— Texte —
------------------------------------------------------------
Thomas - 2005-03-02 20:07:45
D'accord
Mais ça ne suffit pas.
Sortons du contexte de « la crise ».
Un fidèle a un problème avec un prêtre. Que fait-il ? Il prend à témoin tous les autres fidèles, ou il s'adresse à la hiérarchie du prêtre ?
Admettons qu'il ait pris à témoins d'autres fidèles. Si les autres fidèles demandent des explications à la hiérarchie du prêtre, que doit répondre cette hiérarchie ? Doit-elle répondre ce qu'elle aurait répondu au fidèle en question ? Ou doit-elle dire que le problème concerne seulement le fidèle qui a eu le motif de se plaindre ?
Bref, il me semble naturel que ce problème soit traité « localement » entre le fidèle, le prêtre, et la hiérarchie du prêtre.
En tout cas, je ne concluerais pas, à partir de la réponse de la PL que la hiérarchie cherche à couvrir le prêtre fautif. Rien ne prouve que ce dernier n'ait pas reçu un blâme ou quelque chose de similaire pour son attitude.
------------------------------------------------------------
— Consigne 1 —
Recopiez fidèlement le passage du texte qui commence à « Sortons du contexte » et se termine à « se plaindre ? ».
— Consigne 2 —
Poursuivez le texte sur le différend entre un fidèle et un prêtre à partir de l'endroit où il s'arrête.
Les items n'ont aucun rôle à jouer ici.

[Entrées de données enregistrées]
------------------------------------------------------------
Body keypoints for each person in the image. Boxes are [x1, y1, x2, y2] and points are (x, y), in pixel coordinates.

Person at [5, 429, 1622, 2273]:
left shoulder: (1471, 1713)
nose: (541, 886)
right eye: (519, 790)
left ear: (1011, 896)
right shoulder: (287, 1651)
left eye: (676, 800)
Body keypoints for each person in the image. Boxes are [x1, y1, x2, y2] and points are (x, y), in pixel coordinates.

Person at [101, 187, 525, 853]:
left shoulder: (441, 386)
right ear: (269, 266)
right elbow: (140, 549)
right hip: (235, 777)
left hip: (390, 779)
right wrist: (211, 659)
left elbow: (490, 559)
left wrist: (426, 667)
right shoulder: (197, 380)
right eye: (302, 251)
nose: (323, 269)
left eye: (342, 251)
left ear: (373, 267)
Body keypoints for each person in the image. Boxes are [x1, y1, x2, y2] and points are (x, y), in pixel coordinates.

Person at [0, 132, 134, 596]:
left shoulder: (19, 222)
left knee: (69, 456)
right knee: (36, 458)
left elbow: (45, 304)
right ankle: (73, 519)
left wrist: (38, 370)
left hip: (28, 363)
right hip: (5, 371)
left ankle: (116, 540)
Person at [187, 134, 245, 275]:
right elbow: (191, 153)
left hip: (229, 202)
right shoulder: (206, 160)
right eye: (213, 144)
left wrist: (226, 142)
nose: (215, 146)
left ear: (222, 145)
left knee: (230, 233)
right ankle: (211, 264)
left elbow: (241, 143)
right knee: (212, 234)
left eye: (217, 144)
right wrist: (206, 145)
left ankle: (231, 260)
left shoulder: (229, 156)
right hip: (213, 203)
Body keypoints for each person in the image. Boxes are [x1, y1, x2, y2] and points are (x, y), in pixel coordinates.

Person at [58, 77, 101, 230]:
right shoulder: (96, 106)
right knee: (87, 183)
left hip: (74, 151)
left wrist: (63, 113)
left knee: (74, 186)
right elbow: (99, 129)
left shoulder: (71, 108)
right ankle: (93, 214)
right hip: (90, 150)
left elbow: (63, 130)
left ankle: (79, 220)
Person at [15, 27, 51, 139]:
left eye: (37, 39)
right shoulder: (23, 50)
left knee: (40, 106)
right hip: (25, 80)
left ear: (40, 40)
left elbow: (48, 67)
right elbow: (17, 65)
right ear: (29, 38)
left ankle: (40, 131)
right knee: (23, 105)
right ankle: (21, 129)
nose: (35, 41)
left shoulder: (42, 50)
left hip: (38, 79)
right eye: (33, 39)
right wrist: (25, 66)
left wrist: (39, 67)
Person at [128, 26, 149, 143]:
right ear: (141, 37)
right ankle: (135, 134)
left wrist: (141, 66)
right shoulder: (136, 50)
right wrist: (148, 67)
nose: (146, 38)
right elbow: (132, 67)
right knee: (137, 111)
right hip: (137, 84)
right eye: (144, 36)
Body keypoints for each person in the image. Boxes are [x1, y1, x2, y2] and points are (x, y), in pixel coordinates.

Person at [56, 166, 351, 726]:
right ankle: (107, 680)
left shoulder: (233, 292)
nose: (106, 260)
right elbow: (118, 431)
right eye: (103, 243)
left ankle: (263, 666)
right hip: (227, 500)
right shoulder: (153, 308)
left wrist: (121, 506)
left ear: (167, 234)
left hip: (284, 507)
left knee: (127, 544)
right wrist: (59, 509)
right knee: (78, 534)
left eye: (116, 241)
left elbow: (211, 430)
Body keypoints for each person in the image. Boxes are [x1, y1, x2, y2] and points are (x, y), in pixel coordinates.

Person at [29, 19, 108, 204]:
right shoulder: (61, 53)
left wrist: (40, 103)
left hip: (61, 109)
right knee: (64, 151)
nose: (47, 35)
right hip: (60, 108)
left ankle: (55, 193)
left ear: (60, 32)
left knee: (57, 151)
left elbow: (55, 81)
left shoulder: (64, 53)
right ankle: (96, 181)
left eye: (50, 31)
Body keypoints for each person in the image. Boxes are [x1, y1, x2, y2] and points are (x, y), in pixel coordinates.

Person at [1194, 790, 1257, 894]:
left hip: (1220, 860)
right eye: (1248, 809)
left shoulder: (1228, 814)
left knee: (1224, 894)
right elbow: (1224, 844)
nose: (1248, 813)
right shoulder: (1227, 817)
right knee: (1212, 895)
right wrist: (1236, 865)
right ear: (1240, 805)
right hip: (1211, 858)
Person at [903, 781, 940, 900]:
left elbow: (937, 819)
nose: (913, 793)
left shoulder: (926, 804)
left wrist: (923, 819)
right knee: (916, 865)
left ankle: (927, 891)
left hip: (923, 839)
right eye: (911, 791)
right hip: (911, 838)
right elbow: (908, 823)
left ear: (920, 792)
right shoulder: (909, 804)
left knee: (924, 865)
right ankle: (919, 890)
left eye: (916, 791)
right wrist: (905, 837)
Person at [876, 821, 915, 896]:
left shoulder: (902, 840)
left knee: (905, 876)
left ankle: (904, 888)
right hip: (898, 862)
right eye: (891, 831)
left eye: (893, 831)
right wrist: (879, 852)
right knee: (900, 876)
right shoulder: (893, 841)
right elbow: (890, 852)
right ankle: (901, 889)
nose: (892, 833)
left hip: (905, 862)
------------------------------------------------------------
— Réponse attendue 1 —
Sortons du contexte de « la crise ».
Un fidèle a un problème avec un prêtre. Que fait-il ? Il prend à témoin tous les autres fidèles, ou il s'adresse à la hiérarchie du prêtre ?
Admettons qu'il ait pris à témoins d'autres fidèles. Si les autres fidèles demandent des explications à la hiérarchie du prêtre, que doit répondre cette hiérarchie ? Doit-elle répondre ce qu'elle aurait répondu au fidèle en question ? Ou doit-elle dire que le problème concerne seulement le fidèle qui a eu le motif de se plaindre ?

— Réponse attendue 2 —
De plus, le refus du prêtre n'ayant pas été public, rien ne prouve déjà qu'il soit fautif. C'est le contexte de la crise qui a fait jugé au fidèle que l'attitude du prêtre devait être publiée. C'est sans doute parce qu'il n'avait pas confiance en la hiérarchie qu'il a jugé devoir signaler cette attitude. Mais ce n'est pas, je trouve, la meilleure attitude à adopter.
Débattre sur des faits publics me semble juste voire utile. Introduire dans le débat des faits privés, c'est le polluer.